Nobody in the United States, whether they work in the media or are readers of it, questions that America is behind events in the Arab region, including events in Egypt and Syria and, before that, Libya and Tunisia. But the question in some people’s minds is whether the American government and its executive apparatuses are behind certain incidents in American cities, the terrorist operations whose perpetrators they identify within mere hours of the events. So far, it is impossible to say for sure if American public opinion realizes that the United States government wants to direct their suspicions toward Iran. But it is possible to say that one side of American public opinion opposes this view [that Iran is responsible] and does not see Iran as having any role in these kinds of events. This side realizes that such an explanation for terrorist incidents only aims to serve Israel.
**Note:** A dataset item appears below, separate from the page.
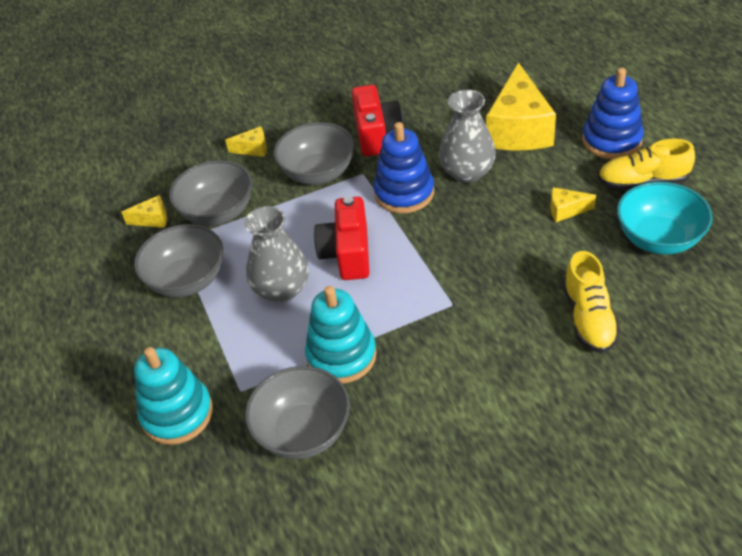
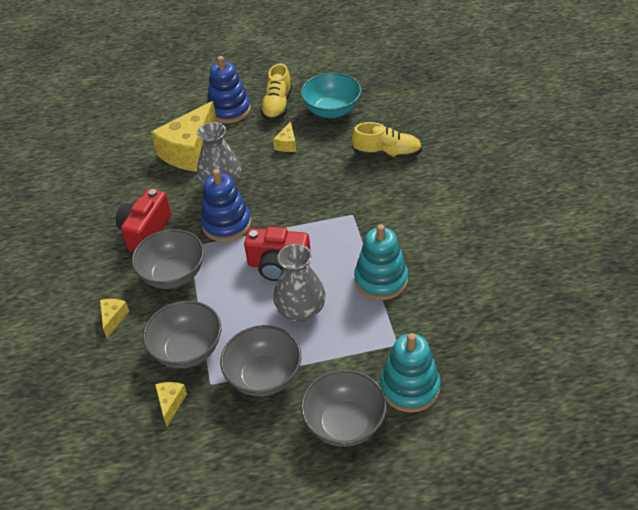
camera: 80 degrees left, 0 degrees up
(303, 432) = (444, 308): grey bowl -> grey bowl (345, 423)
(376, 134) = (145, 232): red camera -> red camera turned 75 degrees counterclockwise
(518, 129) = (190, 151): yellow cheese -> yellow cheese turned 105 degrees clockwise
But this side of American public opinion may itself believe that the government only resorts to this explanation to achieve one objective: distancing Israel from the idea of conducting military strikes on Iran. That is because the United States has become less convinced by the Israeli view that calls for “striking Iran,” whether that strike is launched by America, Israel or both of them together.

Cooperating with terrorists is a path that opens the gates of hell in U.S. policy in the Middle East, however convenient and reassuring it may seem to Israel. Thus, the question that remains is whether the United States can free itself from its Israeli shackles.

*Translator’s Note: A section of the author’s sentence appears to be missing here. The bracketed text represents the translator’s extrapolation.